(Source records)
— Start —

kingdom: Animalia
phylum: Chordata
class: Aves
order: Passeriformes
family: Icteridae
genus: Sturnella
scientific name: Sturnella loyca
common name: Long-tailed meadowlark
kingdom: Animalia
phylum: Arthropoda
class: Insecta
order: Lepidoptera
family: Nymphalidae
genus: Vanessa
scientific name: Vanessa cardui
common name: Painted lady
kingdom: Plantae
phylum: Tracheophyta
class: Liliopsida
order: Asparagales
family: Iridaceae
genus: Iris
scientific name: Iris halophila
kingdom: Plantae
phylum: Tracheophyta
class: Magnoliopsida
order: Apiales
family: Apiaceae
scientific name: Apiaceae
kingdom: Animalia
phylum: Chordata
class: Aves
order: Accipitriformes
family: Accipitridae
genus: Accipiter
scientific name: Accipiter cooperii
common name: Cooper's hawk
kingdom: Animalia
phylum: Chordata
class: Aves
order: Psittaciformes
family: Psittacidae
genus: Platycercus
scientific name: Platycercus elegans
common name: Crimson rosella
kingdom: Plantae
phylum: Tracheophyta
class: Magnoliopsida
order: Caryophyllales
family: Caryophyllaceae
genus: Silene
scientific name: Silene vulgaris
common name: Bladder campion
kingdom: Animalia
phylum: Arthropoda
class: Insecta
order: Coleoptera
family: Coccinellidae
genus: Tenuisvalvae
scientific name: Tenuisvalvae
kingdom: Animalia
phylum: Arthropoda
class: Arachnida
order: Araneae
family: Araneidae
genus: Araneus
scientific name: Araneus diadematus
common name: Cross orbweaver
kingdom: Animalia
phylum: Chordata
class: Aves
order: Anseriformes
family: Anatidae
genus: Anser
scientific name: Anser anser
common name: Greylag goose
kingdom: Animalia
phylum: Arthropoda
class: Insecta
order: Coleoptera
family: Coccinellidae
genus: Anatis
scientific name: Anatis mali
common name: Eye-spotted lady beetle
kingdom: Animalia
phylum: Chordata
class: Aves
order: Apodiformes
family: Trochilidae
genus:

— End —

Can you rewrite all the records above with every "common name" changed to "vernacular name" and everything else left the same?

kingdom: Animalia
phylum: Chordata
class: Aves
order: Passeriformes
family: Icteridae
genus: Sturnella
scientific name: Sturnella loyca
vernacular name: Long-tailed meadowlark
kingdom: Animalia
phylum: Arthropoda
class: Insecta
order: Lepidoptera
family: Nymphalidae
genus: Vanessa
scientific name: Vanessa cardui
vernacular name: Painted lady
kingdom: Plantae
phylum: Tracheophyta
class: Liliopsida
order: Asparagales
family: Iridaceae
genus: Iris
scientific name: Iris halophila
kingdom: Plantae
phylum: Tracheophyta
class: Magnoliopsida
order: Apiales
family: Apiaceae
scientific name: Apiaceae
kingdom: Animalia
phylum: Chordata
class: Aves
order: Accipitriformes
family: Accipitridae
genus: Accipiter
scientific name: Accipiter cooperii
vernacular name: Cooper's hawk
kingdom: Animalia
phylum: Chordata
class: Aves
order: Psittaciformes
family: Psittacidae
genus: Platycercus
scientific name: Platycercus elegans
vernacular name: Crimson rosella
kingdom: Plantae
phylum: Tracheophyta
class: Magnoliopsida
order: Caryophyllales
family: Caryophyllaceae
genus: Silene
scientific name: Silene vulgaris
vernacular name: Bladder campion
kingdom: Animalia
phylum: Arthropoda
class: Insecta
order: Coleoptera
family: Coccinellidae
genus: Tenuisvalvae
scientific name: Tenuisvalvae
kingdom: Animalia
phylum: Arthropoda
class: Arachnida
order: Araneae
family: Araneidae
genus: Araneus
scientific name: Araneus diadematus
vernacular name: Cross orbweaver
kingdom: Animalia
phylum: Chordata
class: Aves
order: Anseriformes
family: Anatidae
genus: Anser
scientific name: Anser anser
vernacular name: Greylag goose
kingdom: Animalia
phylum: Arthropoda
class: Insecta
order: Coleoptera
family: Coccinellidae
genus: Anatis
scientific name: Anatis mali
vernacular name: Eye-spotted lady beetle
kingdom: Animalia
phylum: Chordata
class: Aves
order: Apodiformes
family: Trochilidae
genus:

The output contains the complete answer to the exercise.